▸ **Problems to work on**:
1. Repeat the part of the forum post about passive delay circuits starting at "Hi, I'm somewhat" and ending at "with with S-video.".
2. In the forum post about passive delay circuits, shorten the paragraph that begins "I've been recommended a TZB78-7 IC" while keeping its main facts.
3. Carry the forum post about passive delay circuits forward from its last sentence.

▸ **Selected passage**:
Newbie question: Passive Delay Circuits

[SparkyNZ]

Hi, I'm somewhat inexperienced in electronics (I've soldered wires, cables, made a few circuits with 555 timers etc). I have an old vintage computer that I've just rewired to with with S-video.

The problem I have is that the luminance and chromaticity signals are slightly out of phase which results in a little ghosting on my monitor.

Could somebody please recommend a way in which I could build a circuit that would introduce a delay of around 150 nanoseconds on the signal? I'd want to be able to try adjust the delay slightly too.

I've been recommended a TZB78-7 IC form Rhombus but quite simply because I only would want one chip, they're not interested in me making an order.. so I'm wondering if there's a low cost way of building such a circuit from good old-fashioned everyday components?

▸ **Data block**:
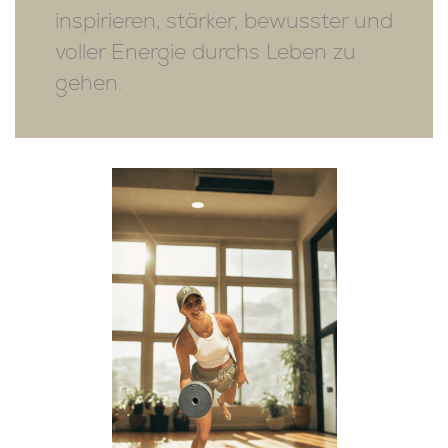
inspirieren, stärker, bewusster und
voller Energie durchs Leben zu
gehen.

▸ **Answers for this exercise**:
1.
Hi, I'm somewhat inexperienced in electronics (I've soldered wires, cables, made a few circuits with 555 timers etc). I have an old vintage computer that I've just rewired to with with S-video.

2. The poster was advised to use a TZB78-7 IC from Rhombus. Rhombus is not interested in an order for a single chip, so the poster asks whether a low-cost version of the circuit could be built from ordinary everyday components.

3.
Thanks
Paul

 

[FvM]

As the datsheet reveals, the said "IC" is containing nothing but a LC delay line. Of course you can assemble it from discrete inductors and capacitors as well.

 

[SparkyNZ]

As the datsheet reveals, the said "IC" is containing nothing but a LC delay line. Of course you can assemble it from discrete inductors and capacitors as well.

Thanks for having look. Do you know what value of L and C I'd need? If I wanted to vary the delay from say 100ns through 200ns, which component would I need to buy as a variable? Can you buy variable inductors?? From memory you can buy variable capacitors as thats what you have in a radio tuner, yes? I think I need to maintain 75 Ohm impedance.. not too sure where that comes in? Sorry.. I'm more of a digital electronics person that analogue.

 

[FvM]

You can refer to the simple transmission line LC equivalent circuit and implement it as a tapped 10 element LC chain similar to the retail component. Using less than 10 LC elements is possible, but reduces the cut-off frequency.

Z = √(L/C), TD = √(L*C)

P.S.: You get 1.5 uH + 270 pF for a 20 ns 75 ohm element, which are reasonable values for discrete chips. The end capacitors should be about half the value.

 

[SparkyNZ]

Using less than 10 LC elements is possible, but reduces the cut-off frequency.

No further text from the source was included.